▶ FRAGMENTO DE PÁGINA
Estamos ingresando en tiempos que demandan preguntas
nuevas para construir las respuestas que nuestras sociedades necesitan. Ni el
énfasis en lo económico, ni el énfasis en lo social, lo político o lo ambiental
nos darán la clave de las preguntas que necesitamos.
Guillermo Castro Herrera / Especial para Con Nuestra
América
Desde
Ciudad Panamá
Ora et labora
San Benito de Nursia, siglo VI
Ya va
siendo un lugar común decir que no vivimos en una época de cambios, sino en un
cambio de épocas. De eso se trata cuando el mundo no se presenta ante nosotros
como una estructura de relaciones bien definidas, ordenada y previsible, sino
como un proceso volátil, incierto, complejo y ambiguo, en el que un mismo hecho
puede tener varios significados a la vez. Pero aun así, bajo esa apariencia
caótica subyace un orden que podemos comprender: el de una transición entre dos
grandes momentos de la historia de la especie humana.
Esta
transición no es la primera que conocemos. En Occidente, al menos, han ocurrido
otras dos. La primera tuvo lugar entre la Antigüedad y la Edad Media, a lo
largo del periodo que va de la desintegración del Imperio Romano en 476 a la
coronación de Carlomagno como Emperador Romano de Occidente por el Papa León
III en la Catedral de San Pedro durante la misa de Navidad del año 800. La
segunda, durante el paso de la Edad Media a la Moderna durante el siglo XVI
“largo” que fue de 1450 a 1650. La transición que vivimos, iniciada a fines del
siglo XX, nos lleva de aquella Edad Moderna a otra aún no definida, a lo largo
de un período de caos incremental que algunos han llamado la Posmodernidad.
Las
transiciones anteriores tuvieron tal alcance y complejidad que dieron lugar a
la formación de nuevas civilizaciones. La primera produjo la civilización de la
Cristiandad Occidental; la segunda, la del Capital a escala mundial. Cada una
de ellas estuvo marcada por visiones del mundo, aspiraciones y formas de
conducta compartidas por millones de seres humanos. Cada una, también, fue tan
distinta a la precedente que esa diferencia inspiró al escritor norteamericano
Mark Twain a escribir en 1889 su novela Un
yanqui de Connecticut en la corte del Rey Arturo, en la que contrasta las
mentalidades y conductas de la civilización medieval inglesa y las de la
civilización capitalista norteamericana a fines del siglo XIX.

Registros de datos
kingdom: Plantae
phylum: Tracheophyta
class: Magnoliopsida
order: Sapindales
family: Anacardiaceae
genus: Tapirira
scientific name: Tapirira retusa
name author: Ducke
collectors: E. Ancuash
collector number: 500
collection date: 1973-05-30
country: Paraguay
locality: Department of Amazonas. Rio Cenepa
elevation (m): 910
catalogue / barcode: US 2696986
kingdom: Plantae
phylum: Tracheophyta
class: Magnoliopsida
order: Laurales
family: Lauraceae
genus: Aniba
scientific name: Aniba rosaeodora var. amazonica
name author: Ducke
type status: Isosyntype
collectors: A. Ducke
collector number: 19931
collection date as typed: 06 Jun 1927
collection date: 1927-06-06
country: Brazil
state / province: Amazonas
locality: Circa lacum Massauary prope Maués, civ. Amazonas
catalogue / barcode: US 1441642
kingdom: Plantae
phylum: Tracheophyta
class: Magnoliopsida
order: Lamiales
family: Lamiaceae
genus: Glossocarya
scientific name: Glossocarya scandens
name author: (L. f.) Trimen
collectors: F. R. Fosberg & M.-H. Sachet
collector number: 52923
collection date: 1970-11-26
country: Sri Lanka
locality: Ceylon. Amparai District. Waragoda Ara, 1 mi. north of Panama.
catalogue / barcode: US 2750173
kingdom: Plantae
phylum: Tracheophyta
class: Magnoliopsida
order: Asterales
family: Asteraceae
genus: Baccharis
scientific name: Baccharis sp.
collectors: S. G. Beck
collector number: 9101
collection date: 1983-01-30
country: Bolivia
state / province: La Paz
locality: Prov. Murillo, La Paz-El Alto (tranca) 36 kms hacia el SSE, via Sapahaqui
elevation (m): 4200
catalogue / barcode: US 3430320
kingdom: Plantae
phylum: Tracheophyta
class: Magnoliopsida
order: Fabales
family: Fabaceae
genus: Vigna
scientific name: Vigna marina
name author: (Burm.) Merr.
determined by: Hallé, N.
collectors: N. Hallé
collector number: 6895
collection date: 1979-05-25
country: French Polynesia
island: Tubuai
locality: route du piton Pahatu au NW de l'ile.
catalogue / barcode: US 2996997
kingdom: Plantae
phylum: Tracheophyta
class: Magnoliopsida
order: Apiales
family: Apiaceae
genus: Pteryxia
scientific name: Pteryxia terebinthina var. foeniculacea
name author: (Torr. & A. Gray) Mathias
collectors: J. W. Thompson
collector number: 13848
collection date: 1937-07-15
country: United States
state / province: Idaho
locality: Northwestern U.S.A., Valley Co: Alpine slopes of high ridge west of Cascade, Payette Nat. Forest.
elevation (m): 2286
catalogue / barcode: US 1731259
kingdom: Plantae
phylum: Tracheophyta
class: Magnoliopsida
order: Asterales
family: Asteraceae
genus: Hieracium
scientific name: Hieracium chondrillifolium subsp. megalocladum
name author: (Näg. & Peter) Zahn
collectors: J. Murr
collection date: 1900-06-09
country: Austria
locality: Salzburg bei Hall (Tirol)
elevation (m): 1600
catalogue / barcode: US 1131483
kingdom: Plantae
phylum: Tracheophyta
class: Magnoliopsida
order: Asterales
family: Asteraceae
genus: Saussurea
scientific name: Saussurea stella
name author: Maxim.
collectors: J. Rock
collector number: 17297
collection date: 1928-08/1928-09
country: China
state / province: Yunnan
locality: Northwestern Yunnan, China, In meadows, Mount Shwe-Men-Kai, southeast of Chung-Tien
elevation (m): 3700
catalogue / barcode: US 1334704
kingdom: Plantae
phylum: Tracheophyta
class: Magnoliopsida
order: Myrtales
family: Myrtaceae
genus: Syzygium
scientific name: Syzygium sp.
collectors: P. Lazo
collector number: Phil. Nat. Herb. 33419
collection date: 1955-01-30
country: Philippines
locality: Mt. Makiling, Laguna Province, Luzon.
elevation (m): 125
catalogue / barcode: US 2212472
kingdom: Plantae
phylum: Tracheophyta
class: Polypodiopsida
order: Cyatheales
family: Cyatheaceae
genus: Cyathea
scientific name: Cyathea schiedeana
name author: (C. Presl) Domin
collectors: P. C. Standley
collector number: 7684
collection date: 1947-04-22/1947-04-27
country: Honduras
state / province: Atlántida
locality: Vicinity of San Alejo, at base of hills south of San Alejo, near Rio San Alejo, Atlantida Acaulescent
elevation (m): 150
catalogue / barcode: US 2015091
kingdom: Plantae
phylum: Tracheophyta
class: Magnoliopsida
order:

▶ TAREAS POR HACER
(a) Según el texto sobre las transiciones entre épocas, ¿entre qué años se extendió el siglo XVI "largo"?
(b) Enumera los cuatro énfasis que, según el texto sobre las transiciones entre épocas, no nos darán la clave de las preguntas que necesitamos.

▶ TAREAS RESUELTAS
(a) De 1450 a 1650.

(b) Lo económico, lo social, lo político y lo ambiental.